● SELECTED TEXT:
........

We're trying to figure out why we seem to have hit an ingestion limit in our ES cluster.
Use case: Logging
Version: 5.1.1
Master nodes: 3
HTTP nodes: 3
Data nodes: 50
The servers are OpenStack VMs running on bare metal. We do not over provision the bare metals and there is only one ES data node per bare metal.
Server VM Specs
VCPU: 10
RAM: 64 GB
Disk: 2 TB spinning disk
ES Config
bootstrap.memory_lock: true
cluster.name: elasticsearch_1
discovery.zen.ping_timeout: 60s
discovery.zen.ping.unicast.hosts: 10.173.188.214,10.173.188.215,10.173.188.216
http.cors.allow-origin: /.*/
http.cors.enabled: true
http.port: 9200
indices.fielddata.cache.size: 25%
indices.memory.index_buffer_size: 20%
network.host: _eth0_
node.attr.box_type: hot
node.data: true
node.master: false
node.name: 10.173.131.213-hot
path.conf: /etc/elasticsearch/hot
path.data: /opt/elasticsearch/data
path.logs: /var/log/elasticsearch/10.173.131.213-hot
thread_pool.bulk.queue_size: 2000
thread_pool.search.size: 10
transport.tcp.port: 9300
Note that even though the box_type is "hot", this is not a hot/warm configuration.
jvm.options
-Dfile.encoding=UTF-8
-Dio.netty.noKeySetOptimization=true
-Dio.netty.noUnsafe=true
-Djava.awt.headless=true
-Djna.nosys=true
-Dlog4j2.disable.jmx=true
-Dlog4j.shutdownHookEnabled=false
-Dlog4j.skipJansi=true
-server
-XX:+AlwaysPreTouch
-XX:CMSInitiatingOccupancyFraction=75
-XX:+DisableExplicitGC
-XX:+HeapDumpOnOutOfMemoryError
-XX:+UseCMSInitiatingOccupancyOnly
-XX:+UseConcMarkSweepGC
ES_JAVA_OPTS="-Xms31g -Xmx31g"

........

● EXTRACTED ENTRIES:

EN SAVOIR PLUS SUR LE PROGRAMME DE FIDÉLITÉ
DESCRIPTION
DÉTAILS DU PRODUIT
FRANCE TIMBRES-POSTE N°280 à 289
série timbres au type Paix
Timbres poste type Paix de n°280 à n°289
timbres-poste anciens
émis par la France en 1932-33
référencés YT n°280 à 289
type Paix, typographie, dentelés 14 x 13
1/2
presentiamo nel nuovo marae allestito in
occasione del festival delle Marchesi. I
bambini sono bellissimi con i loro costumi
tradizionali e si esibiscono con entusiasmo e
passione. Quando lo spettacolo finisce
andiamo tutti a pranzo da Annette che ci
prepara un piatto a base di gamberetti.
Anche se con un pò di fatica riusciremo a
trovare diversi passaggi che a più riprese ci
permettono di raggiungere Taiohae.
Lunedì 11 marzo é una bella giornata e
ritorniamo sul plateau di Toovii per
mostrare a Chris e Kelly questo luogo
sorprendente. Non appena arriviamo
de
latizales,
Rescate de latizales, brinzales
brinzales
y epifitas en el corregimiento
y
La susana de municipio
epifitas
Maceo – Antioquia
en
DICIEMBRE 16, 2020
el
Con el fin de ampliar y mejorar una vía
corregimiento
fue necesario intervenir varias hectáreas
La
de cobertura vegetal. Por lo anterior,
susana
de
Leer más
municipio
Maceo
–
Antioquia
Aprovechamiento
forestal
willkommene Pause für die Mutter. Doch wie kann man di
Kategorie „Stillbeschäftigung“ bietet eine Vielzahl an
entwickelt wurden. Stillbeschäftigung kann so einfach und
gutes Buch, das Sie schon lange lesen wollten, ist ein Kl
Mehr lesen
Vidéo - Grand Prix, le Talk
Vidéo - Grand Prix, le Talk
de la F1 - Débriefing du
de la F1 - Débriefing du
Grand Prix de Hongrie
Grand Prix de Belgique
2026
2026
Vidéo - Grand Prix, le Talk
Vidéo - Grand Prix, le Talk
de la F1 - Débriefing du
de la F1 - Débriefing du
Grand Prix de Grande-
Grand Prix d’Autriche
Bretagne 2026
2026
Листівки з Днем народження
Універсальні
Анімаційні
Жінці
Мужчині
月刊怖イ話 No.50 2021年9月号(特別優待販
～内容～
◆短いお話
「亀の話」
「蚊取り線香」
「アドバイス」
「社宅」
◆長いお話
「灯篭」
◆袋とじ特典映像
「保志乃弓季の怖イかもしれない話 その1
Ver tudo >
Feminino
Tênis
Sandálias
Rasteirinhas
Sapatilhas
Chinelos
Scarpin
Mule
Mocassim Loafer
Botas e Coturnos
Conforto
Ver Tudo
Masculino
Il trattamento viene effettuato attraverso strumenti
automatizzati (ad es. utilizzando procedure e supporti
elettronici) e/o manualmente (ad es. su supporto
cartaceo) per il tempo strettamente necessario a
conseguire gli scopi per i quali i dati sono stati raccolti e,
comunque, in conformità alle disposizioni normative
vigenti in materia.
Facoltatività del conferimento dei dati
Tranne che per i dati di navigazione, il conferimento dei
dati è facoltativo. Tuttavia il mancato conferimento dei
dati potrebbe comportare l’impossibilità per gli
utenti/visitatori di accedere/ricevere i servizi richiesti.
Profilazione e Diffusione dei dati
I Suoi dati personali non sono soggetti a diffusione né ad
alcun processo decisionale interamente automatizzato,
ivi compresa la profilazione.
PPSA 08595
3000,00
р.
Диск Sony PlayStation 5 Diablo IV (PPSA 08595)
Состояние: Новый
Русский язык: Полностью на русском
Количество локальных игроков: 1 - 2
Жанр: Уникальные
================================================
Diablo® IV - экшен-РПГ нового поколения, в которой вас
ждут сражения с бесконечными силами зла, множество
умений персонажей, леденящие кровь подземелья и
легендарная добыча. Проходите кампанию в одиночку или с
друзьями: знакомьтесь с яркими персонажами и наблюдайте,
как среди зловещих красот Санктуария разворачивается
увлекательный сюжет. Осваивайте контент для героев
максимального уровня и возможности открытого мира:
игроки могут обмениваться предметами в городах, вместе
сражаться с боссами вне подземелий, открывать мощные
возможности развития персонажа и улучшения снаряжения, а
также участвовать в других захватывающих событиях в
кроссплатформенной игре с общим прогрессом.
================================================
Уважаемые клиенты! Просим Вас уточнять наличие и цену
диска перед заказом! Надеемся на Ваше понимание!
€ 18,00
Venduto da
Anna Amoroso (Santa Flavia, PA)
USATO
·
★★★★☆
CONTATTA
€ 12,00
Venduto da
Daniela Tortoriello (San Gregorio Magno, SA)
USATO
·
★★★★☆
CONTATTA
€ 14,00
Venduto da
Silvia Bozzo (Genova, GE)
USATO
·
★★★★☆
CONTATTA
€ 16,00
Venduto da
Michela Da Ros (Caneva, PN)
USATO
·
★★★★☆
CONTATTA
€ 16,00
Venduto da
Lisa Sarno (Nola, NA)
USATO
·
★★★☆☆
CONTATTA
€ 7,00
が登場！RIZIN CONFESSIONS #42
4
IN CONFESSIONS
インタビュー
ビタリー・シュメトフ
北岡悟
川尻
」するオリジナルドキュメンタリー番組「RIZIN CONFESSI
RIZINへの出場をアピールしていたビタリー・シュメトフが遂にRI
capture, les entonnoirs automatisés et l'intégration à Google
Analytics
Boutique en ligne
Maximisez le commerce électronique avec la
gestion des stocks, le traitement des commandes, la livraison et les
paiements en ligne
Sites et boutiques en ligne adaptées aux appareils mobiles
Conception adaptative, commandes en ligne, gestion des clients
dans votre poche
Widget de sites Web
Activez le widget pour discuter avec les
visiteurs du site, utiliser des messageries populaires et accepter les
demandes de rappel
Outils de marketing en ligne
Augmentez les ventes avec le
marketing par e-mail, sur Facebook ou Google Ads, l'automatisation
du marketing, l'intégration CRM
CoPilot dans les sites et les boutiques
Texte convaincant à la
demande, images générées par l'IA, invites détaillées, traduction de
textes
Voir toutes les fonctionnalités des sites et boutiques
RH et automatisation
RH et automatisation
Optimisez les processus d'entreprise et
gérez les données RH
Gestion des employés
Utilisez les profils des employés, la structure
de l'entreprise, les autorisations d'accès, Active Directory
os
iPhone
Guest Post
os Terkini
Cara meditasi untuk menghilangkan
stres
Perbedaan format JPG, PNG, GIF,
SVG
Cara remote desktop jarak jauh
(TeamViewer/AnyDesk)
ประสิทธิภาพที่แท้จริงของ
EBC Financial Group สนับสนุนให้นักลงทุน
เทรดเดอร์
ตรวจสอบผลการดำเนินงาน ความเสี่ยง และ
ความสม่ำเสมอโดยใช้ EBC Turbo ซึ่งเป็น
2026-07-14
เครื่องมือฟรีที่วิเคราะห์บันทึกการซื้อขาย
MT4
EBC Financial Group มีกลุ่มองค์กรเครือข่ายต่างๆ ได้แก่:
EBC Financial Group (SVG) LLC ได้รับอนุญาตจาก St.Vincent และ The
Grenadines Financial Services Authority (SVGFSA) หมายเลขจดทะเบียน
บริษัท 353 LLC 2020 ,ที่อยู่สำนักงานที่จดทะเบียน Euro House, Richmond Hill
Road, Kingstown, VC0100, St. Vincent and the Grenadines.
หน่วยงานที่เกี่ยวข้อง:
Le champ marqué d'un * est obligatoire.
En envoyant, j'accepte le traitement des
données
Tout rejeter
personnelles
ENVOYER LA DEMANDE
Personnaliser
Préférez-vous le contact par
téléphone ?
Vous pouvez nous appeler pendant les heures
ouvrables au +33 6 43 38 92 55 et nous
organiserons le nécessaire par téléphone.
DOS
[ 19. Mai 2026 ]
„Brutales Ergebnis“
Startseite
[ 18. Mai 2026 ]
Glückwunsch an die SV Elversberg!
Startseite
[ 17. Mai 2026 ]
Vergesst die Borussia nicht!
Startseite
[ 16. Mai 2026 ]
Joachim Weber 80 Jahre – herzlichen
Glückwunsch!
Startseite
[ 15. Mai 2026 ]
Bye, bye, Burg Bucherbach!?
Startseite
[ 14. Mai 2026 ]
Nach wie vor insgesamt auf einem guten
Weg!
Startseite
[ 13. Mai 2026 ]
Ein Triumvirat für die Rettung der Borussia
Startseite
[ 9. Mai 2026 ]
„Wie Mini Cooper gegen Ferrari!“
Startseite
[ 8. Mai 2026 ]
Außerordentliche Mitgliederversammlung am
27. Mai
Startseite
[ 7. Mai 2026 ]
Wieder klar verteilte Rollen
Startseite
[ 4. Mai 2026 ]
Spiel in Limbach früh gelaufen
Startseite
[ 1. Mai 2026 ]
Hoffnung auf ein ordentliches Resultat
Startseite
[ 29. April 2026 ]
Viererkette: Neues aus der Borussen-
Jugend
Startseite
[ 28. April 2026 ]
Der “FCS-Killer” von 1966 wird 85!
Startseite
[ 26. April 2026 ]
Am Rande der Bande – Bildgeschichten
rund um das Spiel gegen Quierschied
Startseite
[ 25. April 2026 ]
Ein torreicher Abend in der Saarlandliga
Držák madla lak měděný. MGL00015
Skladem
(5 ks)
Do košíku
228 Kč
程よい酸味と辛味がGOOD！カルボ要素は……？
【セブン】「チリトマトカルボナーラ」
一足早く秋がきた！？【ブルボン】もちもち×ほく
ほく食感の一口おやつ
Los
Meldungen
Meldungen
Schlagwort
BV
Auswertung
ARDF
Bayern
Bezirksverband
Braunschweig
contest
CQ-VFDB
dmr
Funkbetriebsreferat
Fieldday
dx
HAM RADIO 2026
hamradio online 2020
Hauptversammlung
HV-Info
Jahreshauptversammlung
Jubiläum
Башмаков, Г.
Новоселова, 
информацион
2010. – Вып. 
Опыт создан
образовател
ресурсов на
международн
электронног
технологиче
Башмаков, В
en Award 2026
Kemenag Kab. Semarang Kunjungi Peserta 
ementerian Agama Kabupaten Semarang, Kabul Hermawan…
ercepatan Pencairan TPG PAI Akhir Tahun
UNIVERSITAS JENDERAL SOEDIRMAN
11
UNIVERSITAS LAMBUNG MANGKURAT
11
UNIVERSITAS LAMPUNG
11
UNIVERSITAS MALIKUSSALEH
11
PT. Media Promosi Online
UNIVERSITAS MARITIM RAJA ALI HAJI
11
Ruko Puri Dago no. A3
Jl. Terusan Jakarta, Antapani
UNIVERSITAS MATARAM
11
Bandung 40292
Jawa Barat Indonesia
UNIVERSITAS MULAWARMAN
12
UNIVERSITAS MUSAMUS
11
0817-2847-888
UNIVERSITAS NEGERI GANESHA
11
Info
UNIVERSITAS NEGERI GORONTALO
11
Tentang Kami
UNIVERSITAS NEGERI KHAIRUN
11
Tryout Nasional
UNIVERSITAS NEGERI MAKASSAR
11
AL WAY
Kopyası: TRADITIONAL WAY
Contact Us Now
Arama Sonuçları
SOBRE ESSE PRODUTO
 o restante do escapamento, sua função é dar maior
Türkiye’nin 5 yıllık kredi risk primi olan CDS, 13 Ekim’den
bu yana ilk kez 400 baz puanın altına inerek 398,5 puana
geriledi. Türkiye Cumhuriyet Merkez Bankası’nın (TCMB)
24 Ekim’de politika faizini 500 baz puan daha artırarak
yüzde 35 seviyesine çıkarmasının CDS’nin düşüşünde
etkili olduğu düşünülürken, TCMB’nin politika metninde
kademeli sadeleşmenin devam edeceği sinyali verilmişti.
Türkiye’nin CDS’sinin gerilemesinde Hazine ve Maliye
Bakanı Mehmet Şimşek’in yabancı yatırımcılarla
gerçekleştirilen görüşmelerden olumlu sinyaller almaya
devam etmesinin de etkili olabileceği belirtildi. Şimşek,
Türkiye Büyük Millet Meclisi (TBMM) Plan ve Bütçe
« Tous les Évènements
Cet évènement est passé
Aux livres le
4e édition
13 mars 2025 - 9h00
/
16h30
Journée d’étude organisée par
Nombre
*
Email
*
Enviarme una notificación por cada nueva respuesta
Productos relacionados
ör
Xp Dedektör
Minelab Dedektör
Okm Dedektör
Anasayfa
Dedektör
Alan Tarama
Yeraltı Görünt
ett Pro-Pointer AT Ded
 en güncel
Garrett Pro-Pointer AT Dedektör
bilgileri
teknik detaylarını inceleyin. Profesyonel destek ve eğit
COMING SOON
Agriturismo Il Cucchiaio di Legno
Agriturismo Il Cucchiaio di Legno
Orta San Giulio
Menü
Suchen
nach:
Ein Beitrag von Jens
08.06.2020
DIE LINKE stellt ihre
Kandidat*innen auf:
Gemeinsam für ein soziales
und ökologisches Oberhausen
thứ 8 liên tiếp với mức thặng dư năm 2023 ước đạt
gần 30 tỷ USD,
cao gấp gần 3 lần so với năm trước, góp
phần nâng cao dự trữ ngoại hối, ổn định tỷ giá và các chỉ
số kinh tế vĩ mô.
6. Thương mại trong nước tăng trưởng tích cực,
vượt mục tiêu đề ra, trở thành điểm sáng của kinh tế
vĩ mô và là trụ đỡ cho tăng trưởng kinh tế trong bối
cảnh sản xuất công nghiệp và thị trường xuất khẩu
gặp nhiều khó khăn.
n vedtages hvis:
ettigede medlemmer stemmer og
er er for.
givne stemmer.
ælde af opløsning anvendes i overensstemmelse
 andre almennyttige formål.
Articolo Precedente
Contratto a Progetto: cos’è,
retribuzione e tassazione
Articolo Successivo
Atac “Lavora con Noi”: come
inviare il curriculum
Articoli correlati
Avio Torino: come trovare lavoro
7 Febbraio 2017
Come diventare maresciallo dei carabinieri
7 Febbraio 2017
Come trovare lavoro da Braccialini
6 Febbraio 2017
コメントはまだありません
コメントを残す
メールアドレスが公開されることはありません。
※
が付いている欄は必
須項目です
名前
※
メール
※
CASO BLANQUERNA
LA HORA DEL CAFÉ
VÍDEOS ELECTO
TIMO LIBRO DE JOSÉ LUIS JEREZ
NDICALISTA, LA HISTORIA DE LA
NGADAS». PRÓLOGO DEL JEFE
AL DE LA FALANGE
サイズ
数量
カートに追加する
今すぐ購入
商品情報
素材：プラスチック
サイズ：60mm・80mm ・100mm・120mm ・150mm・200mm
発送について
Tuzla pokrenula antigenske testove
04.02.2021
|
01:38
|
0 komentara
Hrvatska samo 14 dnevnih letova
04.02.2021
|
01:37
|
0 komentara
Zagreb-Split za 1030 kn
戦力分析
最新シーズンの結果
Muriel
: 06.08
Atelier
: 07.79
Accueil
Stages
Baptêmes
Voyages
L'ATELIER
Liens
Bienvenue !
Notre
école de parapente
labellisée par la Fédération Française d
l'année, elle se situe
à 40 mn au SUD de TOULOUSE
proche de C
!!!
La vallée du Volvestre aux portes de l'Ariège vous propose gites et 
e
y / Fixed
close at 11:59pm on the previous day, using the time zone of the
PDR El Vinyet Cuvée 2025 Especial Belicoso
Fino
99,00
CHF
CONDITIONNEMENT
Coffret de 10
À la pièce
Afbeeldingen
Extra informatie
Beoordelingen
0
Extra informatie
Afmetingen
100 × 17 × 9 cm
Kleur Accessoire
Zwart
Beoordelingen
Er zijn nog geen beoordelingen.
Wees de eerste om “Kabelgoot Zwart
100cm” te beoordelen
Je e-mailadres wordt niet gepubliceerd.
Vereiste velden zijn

........

Could you write the next part of the forum post about the Elasticsearch cluster's ingestion limit, starting right after its final line?

● ANSWER TO THE PROBLEM:
Output of localhost:9200/
{
"name": "10.173.188.218-http",
"cluster_name": "elasticsearch_1",
"cluster_uuid": "_LQl2KtyQAyxL-D69YnmOw",
"version": {
"number": "5.1.1",
"build_hash": "5395e21",
"build_date": "2016-12-06T12:36:15.409Z",
"build_snapshot": false,
"lucene_version": "6.3.0"
},
"tagline": "You Know, for Search"
}
Output of localhost:9200/_cluster/health
{
"cluster_name": "elasticsearch_1",
"status": "green",
"timed_out": false,
"number_of_nodes": 56,
"number_of_data_nodes": 50,
"active_primary_shards": 3806,
"active_shards": 7612,
"relocating_shards": 10,
"initializing_shards": 0,
"unassigned_shards": 0,
"delayed_unassigned_shards": 0,
"number_of_pending_tasks": 0,
"number_of_in_flight_fetch": 0,
"task_max_waiting_in_queue_millis": 0,
"active_shards_percent_as_number": 100
}
Output of localhost:9200/_cluster/settings
{
"persistent": {
"action": {
"search": {
"shard_count": {
"limit": "5000"
}
}
},
"cluster": {
"routing": {
"rebalance": {
"enable": "none"
},
"allocation": {
"node_concurrent_recoveries": "2",
"disk": {
"threshold_enabled": "true",
"watermark": {
"low": "85%",
"high": "95%"
}
},
"node_initial_primaries_recoveries": "8",
"enable": "all"
}
},
"info": {
"update": {
"interval": "60s"
}
}
},
"indices": {
"recovery": {
"max_bytes_per_sec": "500mb"
}
}
},
"transient": {
"cluster": {
"routing": {
"rebalance": {
"enable": "all"
},
"allocation": {
"cluster_concurrent_rebalance": "10",
"node_concurrent_recoveries": "6"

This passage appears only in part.